J (θ) = M S E (θ) + r α \sum_{i = 1}^{n} ∣ θ_{i} ∣ + \frac{1 - r}{2} α \sum_{i = 1}^{n} {(θ_{i})}^{2}

(5)

3.1.5. Bayesian Ridge Regression

This type of regression [48] is used when the dataset does not have an acceptable quantity, or the data distribution is not optimal. Unlike other regression techniques, Bayesian regression draws its output from a probability distribution, where the output is drawn from a single value of each attribute. The output, y, is generated from a normal distribution (in which the mean and variance are normalized). The objective is to find the posterior distribution of the model parameters.

Equation (6) is the representation of the regression.

p (w | λ) = N (w | 0, λ^{- 1} I_{p})

(6)

3.1.6. Machine Learning Methods

Machine learning methods for regression use statistical principles to find existing relationships between variables. Unlike statistical models, neural networks are used to generate a model capable of predicting results from previously unknown data through training.

3.1.7. Random Forest Regression

Random Forest regression [49] is a technique in the field of supervised learning that makes use of ensemble learning for regression. This ensemble learning technique consists of averaging the predictions of multiple machine learning algorithms to obtain a more accurate prediction.

Figure 3 shows a diagram of how the Random Forest method works. As can be seen, the method has several individual decision trees, where the prediction is the average of the result of each tree.

3.1.8. Support Vector Machine Regression (SVMR)
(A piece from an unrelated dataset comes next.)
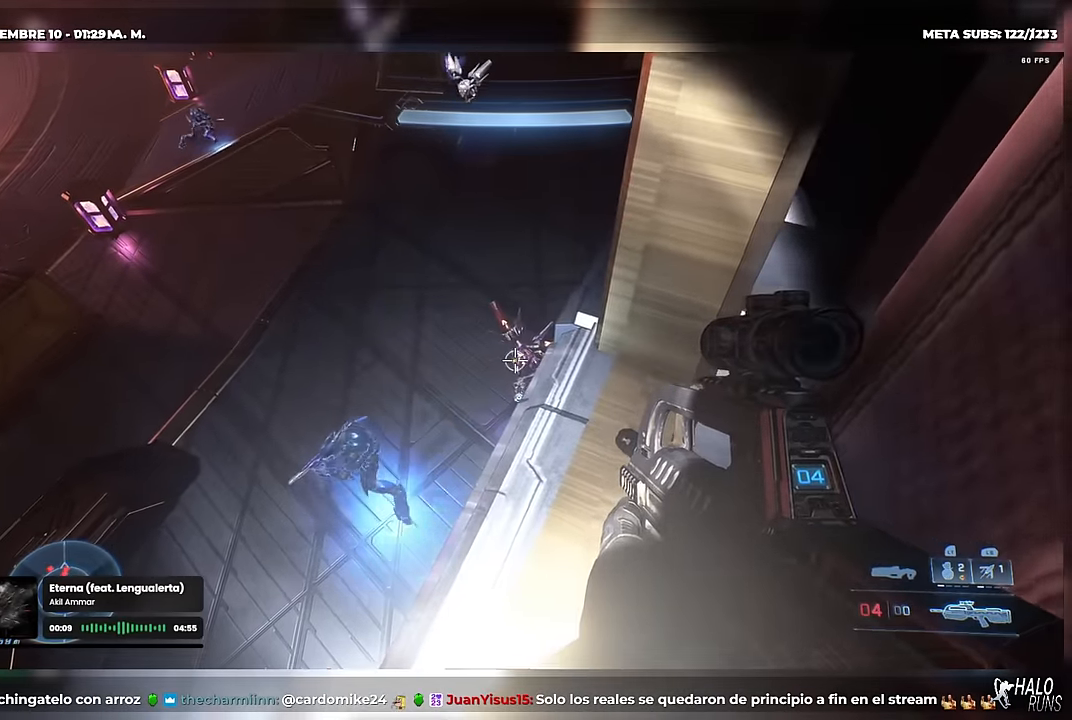
{"buttons": ["Y"], "right_stick": "up-left", "button_events": [[67, "R2", "down"], [184, "R2", "up"], [300, "Y", "down"]]}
Support Vector Machine (SVM) is a set of supervised learning algorithms directly related to classification. An SVM [49] is trained to build the model that predicts the class of a new sample from a set of training data or samples and labeled classes.

SVMR uses the same principle as SVMs incorporating some changes, starting with the output that changes to Real number. As observed in Figure 4, SVMR defines a decision boundary (red lines) and defines a hyperplane within the boundary that fits the maximum number of points.

3.1.9. Artificial Neuronal Network (ANN)

Artificial neural networks [50] are the most widely used method in machine learning to make predictions. Its operation is based on learning features from a set of input data through an iterative process called training. At the end of this process, the result is a model capable of inferring values from data that has not been previously analyzed.

Figure 5 shows a diagram of a multilayer perceptron network with three layers—the input layer with a neuron for each system’s input. The hidden layer is formed by an interconnected set of neurons with a defined activation function. Moreover, the output layer corresponds to the prediction.

4. Materials and Methods

This section describes the devices used and the methods developed for the vehicle speed estimation from image sequences. We used a cell phone video camera to acquire the videos, a radar to measure the vehicle’s speed, and a server with a GPU to compute the speed estimation.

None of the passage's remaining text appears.